The capability to break the chain of contagion by improving people’s compliance with hygiene best practices and avoiding risk conditions (e.g., meeting people and being closer to them than the recommended security distance) will turn useful in the post-lockdown phase. Considering that the pandemic will not disappear abruptly and that successive waves are expected, the wide adoption of the solution can potentially support and secure the recovery of daily life and support the preparedness of the society to face future pandemics.

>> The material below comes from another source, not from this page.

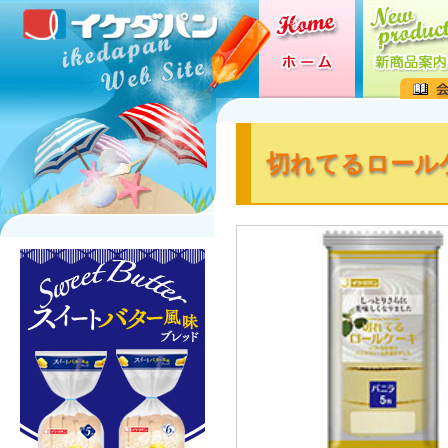
切れてるロールケ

Apart from warning people in real-time and providing BPP training support, by systematically collecting data and analyzing them with respect to people’s categories and contagion statistics, it will be possible to aid the understanding of the importance of this contagion pathway and identify which people categories, such a behavioral attitude, constitutes a significant risk. In such a hypothesis, proper solutions could be applied (e.g., occupational health professionals could define how workplaces should be redesigned or the work shift job-rotation could be modified to lessen risky events [59]). Consequently, the HealthSHIELD tool could find applications in most places where people act in a shared environment (e.g., schools, public offices, factory shopfloor, hospital triage areas).